→ **What this task involves**
After going through the data, give the number of lines that contain the word "device" as your sole answer.

══════

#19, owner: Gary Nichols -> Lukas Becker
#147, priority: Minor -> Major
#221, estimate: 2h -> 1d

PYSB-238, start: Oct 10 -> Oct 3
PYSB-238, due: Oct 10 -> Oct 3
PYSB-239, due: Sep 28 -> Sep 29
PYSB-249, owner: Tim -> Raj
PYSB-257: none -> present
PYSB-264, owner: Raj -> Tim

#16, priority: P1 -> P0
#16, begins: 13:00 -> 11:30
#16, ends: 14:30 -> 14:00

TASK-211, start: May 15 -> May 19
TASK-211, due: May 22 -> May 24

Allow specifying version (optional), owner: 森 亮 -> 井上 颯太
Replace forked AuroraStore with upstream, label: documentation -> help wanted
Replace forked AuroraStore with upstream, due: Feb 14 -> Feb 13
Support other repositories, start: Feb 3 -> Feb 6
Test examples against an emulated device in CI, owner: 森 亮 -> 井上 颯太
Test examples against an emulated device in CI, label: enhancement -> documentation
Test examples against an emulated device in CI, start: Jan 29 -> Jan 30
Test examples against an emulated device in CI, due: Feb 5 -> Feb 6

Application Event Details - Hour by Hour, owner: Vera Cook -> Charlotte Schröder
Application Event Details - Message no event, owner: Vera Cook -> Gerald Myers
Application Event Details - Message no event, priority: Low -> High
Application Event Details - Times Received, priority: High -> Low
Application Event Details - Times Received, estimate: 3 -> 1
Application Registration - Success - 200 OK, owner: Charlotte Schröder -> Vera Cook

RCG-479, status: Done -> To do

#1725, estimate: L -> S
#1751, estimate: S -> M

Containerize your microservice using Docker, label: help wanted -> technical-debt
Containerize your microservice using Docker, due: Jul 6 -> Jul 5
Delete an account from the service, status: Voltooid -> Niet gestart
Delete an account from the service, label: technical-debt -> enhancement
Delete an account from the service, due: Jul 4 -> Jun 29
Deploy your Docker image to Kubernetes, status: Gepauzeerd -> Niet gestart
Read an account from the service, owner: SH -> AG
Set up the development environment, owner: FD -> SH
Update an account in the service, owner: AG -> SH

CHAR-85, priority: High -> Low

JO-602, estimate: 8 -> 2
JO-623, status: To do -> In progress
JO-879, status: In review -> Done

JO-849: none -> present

══════

→ **Result of the exercise**
4